Seit Freitag steht fest: Die «Ehe für alle» kommt vors Volk. Konservative Gegner der gleichgeschlechtlichen Heirat haben die nötigen Unterschriften gesammelt. Am Montag wollen sie diese in Bern einreichen.
SVPler wollen für «Ehe für alle» kämpfen
Bisher hat sich als einzige Grosspartei die SVP gegen die Gesetzesrevision ausgesprochen. «Die SVP lehnt die Öffnung der Ehe für gleichgeschlechtliche Paare ab», schrieb sie in einer Medienmitteilung. Für die Partei sei klar, dass die Ehe ausschliesslich Frau und Mann vorbehalten sei.
Doch nun regt sich Widerstand gegen diese Position. Prominente SVPler haben ein Komitee gegründet, mit dem sie für die «Ehe für alle» kämpfen wollen. Initiiert wurde die Aktion vom Zürcher SVP-Politiker Michael Frauchiger. Gegenüber SonntagsBlick bestätigt er: «Wir sind daran, uns zu formieren.» Das Interesse in der Partei sei gross: «Wir wollen der Parteileitung zeigen, dass auch innerhalb der SVP viele die Ehe für alle befürworten.»
Staat soll nicht über Ehe entscheiden
Dutzende SVP-Politiker haben bereits ihre Unterstützung zugesagt, darunter mehrere Nationalrätinnen und Nationalräte. Eine von ihnen ist die Aargauerin Martina Bircher: «Wenn zwei Menschen heiraten und damit ihr Glück finden, ist es für mich unerheblich, welches Geschlecht sie haben.» Die Ehe sei eine private Entscheidung, die der Staat nicht verbieten dürfe.
Auch Nationalrat Thomas Hurter (SH) ist Mitglied im SVP-Komitee. «Ich habe kein Problem damit, wenn zwei gleichgeschlechtliche Menschen zusammen eine Ehe führen wollen», sagt er. Ihm gehe es zudem um das Kindeswohl. «Damit werden Kinder gleichgeschlechtlicher Paare den anderen Kindern gleichgestellt.»
SVP-Spitze politisiert an Basis vorbei
Neben Bircher und Hurter wollen sich viele weitere SVPler engagieren.

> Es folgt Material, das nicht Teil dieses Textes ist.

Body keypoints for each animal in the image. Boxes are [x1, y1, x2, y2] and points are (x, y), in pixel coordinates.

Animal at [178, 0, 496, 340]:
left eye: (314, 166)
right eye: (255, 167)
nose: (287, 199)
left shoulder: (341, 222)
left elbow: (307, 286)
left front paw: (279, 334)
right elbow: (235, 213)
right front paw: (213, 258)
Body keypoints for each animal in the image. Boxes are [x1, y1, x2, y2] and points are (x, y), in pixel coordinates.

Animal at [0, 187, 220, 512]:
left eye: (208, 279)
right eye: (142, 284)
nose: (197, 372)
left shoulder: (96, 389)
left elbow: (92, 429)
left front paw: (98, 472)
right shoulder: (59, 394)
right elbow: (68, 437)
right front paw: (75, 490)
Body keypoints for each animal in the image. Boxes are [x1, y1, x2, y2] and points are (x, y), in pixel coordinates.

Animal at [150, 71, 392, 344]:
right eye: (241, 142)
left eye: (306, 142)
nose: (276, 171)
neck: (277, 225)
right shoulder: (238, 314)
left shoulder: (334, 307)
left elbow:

Auch Nationalrätin Nadja Pieren (BE), der Basel-Städter Grossrat Joël Thüring und der Bieler Sozialdirektor Beat Feurer sind Mitglieder des Komitees.
Vieles deutet darauf hin, dass die SVP-Spitze in dieser Frage an ihrer Basis vorbeipolitisiert. SVP-Präsident Marco Chiesa ist selbst Mitglied im Referendumskomitee «Nein zur Ehe für alle». Für ihn sei die Familie und damit die Ehe zwischen Frau und Mann «ein Grundpfeiler unserer Gesellschaft». Der Parteichef meint: «Ich denke, eine Mehrheit unserer Basis wird sich dafür aussprechen, dass die Ehe für Frauen und Männer reserviert bleiben soll.»

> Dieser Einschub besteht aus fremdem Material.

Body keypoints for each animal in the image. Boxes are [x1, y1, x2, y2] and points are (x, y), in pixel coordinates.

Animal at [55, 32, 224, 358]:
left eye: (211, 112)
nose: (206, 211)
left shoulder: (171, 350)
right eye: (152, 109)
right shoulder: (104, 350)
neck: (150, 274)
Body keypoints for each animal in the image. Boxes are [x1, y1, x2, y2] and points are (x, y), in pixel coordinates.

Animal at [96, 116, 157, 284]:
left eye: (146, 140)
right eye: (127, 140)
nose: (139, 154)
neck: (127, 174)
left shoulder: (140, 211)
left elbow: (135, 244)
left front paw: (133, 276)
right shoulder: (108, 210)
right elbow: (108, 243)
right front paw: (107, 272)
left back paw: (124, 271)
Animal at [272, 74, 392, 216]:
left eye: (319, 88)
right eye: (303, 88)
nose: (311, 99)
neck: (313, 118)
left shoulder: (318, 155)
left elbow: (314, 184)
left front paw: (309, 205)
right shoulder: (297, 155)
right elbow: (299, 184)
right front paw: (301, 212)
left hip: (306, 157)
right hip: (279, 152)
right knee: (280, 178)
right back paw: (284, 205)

Eine repräsentative Umfrage im Auftrag der Schwulenorganisation Pink Cross aus dem Jahr 2020 lässt an dieser Einschätzung allerdings Zweifel aufkommen. Demnach sprechen sich zwei Drittel der SVP-Wählerinnen und -wähler für die Ehe für alle aus. Mehr noch: Sogar bei der Samenspende für lesbische Paare – die mit der Gesetzesrevision ebenfalls erlaubt werden soll – zeigt sich die SVP-Basis offen. Knapp die Hälfte ist dafür.
Konservative Rechte sollen überzeugt werden
Michael Frauchiger, Initiator des SVP-Komitees, blickt der Abstimmung denn auch zuversichtlich entgegen. «Sobald das Abstimmungsdatum bekannt ist, werden wir mit unserer Kampagne loslegen», kündigt er an. Ziel sei, auch Menschen am rechten, konservativen Rand zu überzeugen.

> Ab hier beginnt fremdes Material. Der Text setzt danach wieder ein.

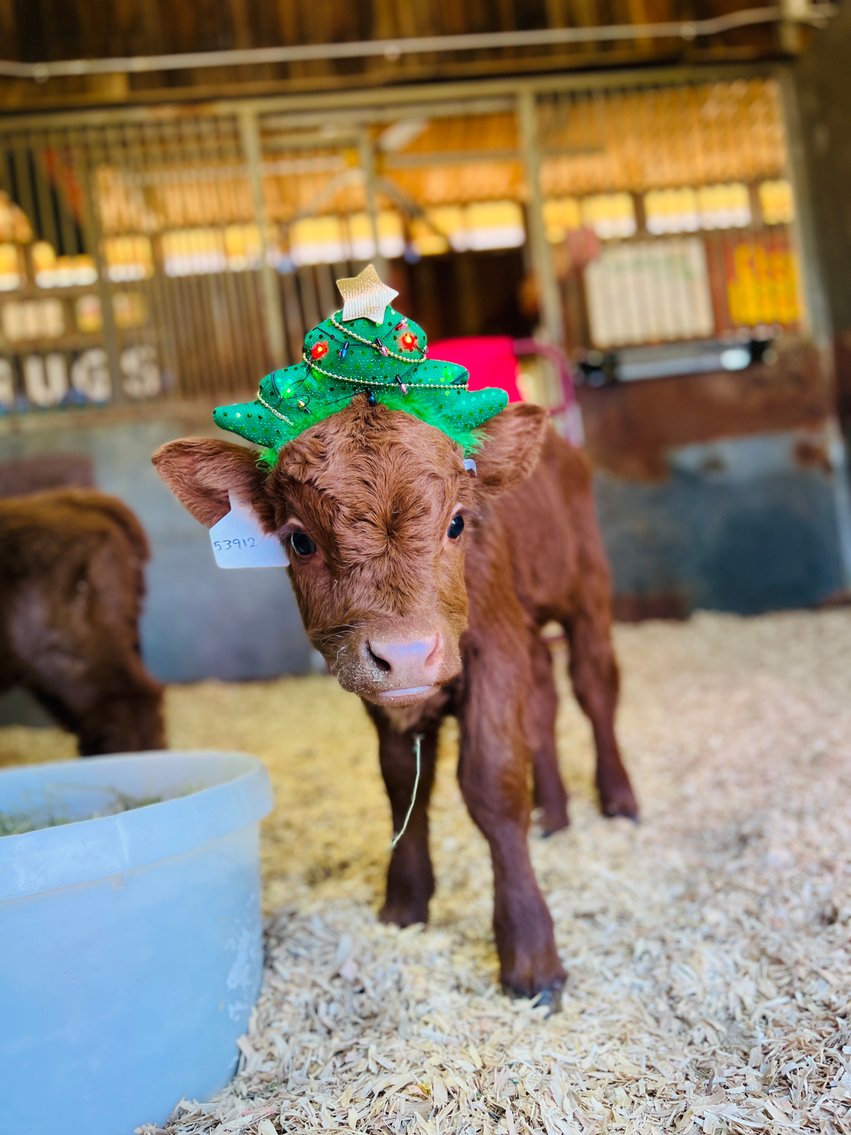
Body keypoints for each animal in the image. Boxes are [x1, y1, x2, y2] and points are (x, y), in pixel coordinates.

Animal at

Die SVP-Politiker wollen im Abstimmungskampf eng mit dem überparteilichen Pro-Komitee zusammenarbeiten, einem Zusammenschluss von sechs LGBT-Organisationen.
Diese reagierten mit einem kämpferischen Communiqué auf das Zustandekommen des Referendums. Einige Gesellschaftsgruppen schienen noch immer nicht bereit, gleichgeschlechtliche Liebe als gleichwertig zu akzeptieren, schrieben sie. Und: «Wir werden die Gleichberechtigung erkämpfen!»